[Images with localized body landmarks]
* * * * *
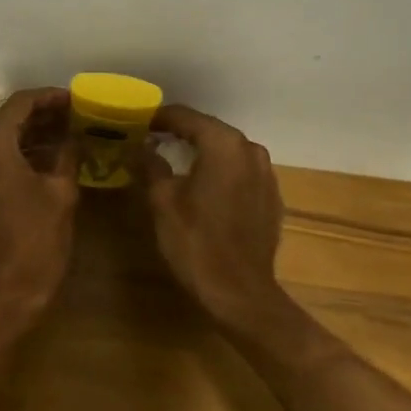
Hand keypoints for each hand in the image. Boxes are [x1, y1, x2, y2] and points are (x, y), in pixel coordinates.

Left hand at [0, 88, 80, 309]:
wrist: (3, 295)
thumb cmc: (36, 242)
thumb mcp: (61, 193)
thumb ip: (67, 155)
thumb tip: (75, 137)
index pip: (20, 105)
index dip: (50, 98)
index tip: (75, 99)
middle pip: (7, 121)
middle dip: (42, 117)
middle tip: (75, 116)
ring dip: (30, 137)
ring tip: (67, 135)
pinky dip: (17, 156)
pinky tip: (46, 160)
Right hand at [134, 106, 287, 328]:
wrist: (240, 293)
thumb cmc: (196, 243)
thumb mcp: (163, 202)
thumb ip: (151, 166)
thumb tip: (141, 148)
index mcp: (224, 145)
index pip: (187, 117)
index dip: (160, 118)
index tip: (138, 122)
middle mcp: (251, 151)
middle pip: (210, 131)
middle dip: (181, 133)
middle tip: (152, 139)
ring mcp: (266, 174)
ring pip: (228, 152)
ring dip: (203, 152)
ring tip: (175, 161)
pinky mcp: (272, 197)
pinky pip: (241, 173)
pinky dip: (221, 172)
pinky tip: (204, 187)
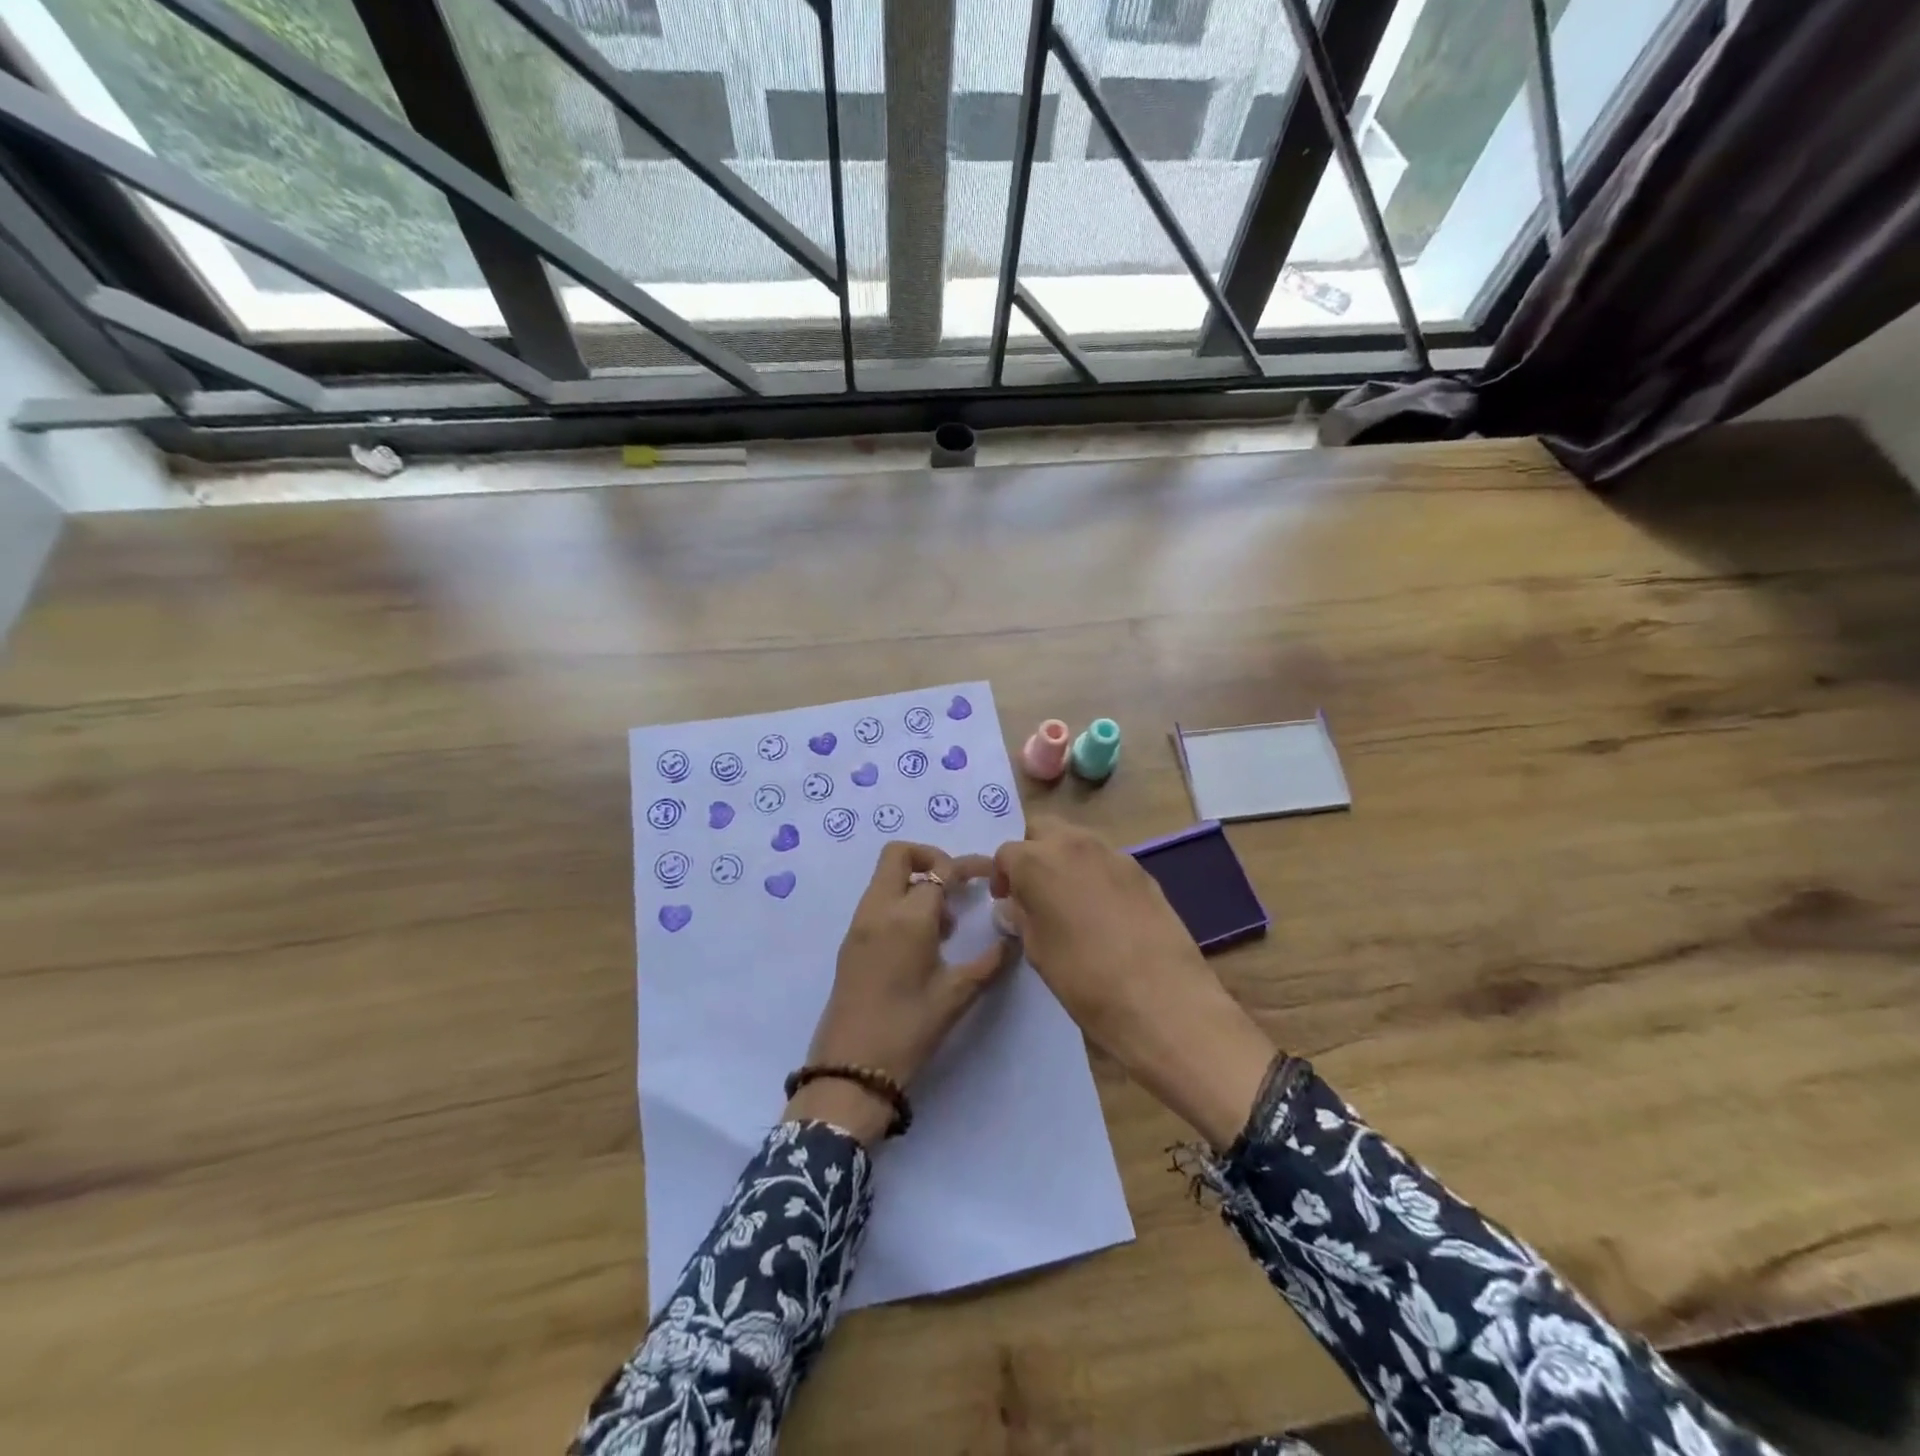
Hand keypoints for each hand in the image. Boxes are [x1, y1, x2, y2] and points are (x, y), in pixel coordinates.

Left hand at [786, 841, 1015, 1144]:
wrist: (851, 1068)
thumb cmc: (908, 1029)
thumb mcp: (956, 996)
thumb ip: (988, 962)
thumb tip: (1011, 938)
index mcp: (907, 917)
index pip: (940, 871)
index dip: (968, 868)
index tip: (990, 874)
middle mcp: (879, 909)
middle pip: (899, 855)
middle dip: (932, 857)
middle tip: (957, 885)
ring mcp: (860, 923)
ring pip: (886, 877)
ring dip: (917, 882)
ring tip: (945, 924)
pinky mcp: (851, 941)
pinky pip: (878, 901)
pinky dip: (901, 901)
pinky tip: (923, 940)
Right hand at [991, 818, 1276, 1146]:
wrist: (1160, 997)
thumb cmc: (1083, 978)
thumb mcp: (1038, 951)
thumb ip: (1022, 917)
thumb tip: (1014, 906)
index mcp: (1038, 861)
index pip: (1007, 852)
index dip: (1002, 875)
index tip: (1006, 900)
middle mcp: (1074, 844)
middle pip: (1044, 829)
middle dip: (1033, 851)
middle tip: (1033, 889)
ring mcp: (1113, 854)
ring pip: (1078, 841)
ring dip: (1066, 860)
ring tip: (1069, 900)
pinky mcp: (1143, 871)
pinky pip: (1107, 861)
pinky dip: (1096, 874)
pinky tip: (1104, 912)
* * * * *
In the copy, each entry above must match exactly, and no picture may be carried over.

[Problem solution]
Hand keypoints for each hand in the image. Boxes are [x1, y1, x2, y2] and points are (x, y), in pixel coordinates.

Left hand at [0, 88, 80, 309]:
wrist: (3, 295)
thumb cmc: (36, 242)
thumb mcp: (61, 193)
thumb ip: (67, 155)
thumb tip: (75, 137)
index pip: (20, 105)
index dip: (50, 98)
index tip: (75, 99)
middle pip: (7, 121)
middle dip: (42, 117)
middle tip: (75, 116)
ring dip: (30, 137)
ring tip: (67, 135)
pinky dip: (17, 156)
pinky tip: (46, 160)
Right hand at [134, 106, 287, 328]:
wrist: (240, 293)
thumb cmc: (196, 243)
thumb mcp: (163, 202)
thumb ip: (151, 166)
thumb tip: (141, 148)
index mcp: (224, 145)
index pip: (187, 117)
index dip: (160, 118)
index tip: (138, 122)
middle mcp: (251, 151)
middle pip: (210, 131)
middle dip: (181, 133)
middle tip: (152, 139)
ring mcp: (266, 174)
ring pip: (228, 152)
ring dip: (203, 152)
ring tip: (175, 161)
pinky mcp: (272, 197)
pinky pip: (241, 173)
pinky dip: (221, 172)
pinky tip: (204, 187)
Hand keypoints for each hand in the image. Boxes are [x1, y1, x2, y2] and points are (x, y), in pixel coordinates.

Left hand at [786, 841, 1015, 1144]:
wrist: (851, 1068)
thumb cmc: (908, 1029)
thumb mcp: (956, 996)
thumb ip: (988, 962)
thumb tip: (1011, 938)
index mcp: (907, 917)
index pip: (940, 871)
index dip: (968, 868)
index tip: (990, 874)
middle mcp: (879, 909)
middle pip: (899, 855)
middle dip: (932, 857)
middle tip: (957, 885)
ring mcp: (860, 923)
ring pip: (886, 877)
ring dip: (917, 882)
ring tip: (945, 924)
pinky mcp: (851, 941)
pinky pip: (878, 901)
pinky dip: (901, 901)
pinky tip: (923, 940)
Right hand at [991, 818, 1276, 1146]:
wrist: (1160, 997)
thumb cmc: (1083, 978)
thumb mcp: (1038, 951)
thumb ip: (1022, 917)
thumb tip: (1014, 906)
index mcp: (1038, 861)
index pip: (1007, 852)
index dip: (1002, 875)
index tip: (1006, 900)
middle mcp: (1074, 844)
middle pip: (1044, 829)
middle dip: (1033, 851)
middle tip: (1033, 889)
ring mcp: (1113, 854)
ring pip: (1078, 841)
ring dip: (1066, 860)
ring tip: (1069, 900)
pinky mcp: (1143, 871)
pinky pip: (1107, 861)
pinky dip: (1096, 874)
pinky tip: (1104, 912)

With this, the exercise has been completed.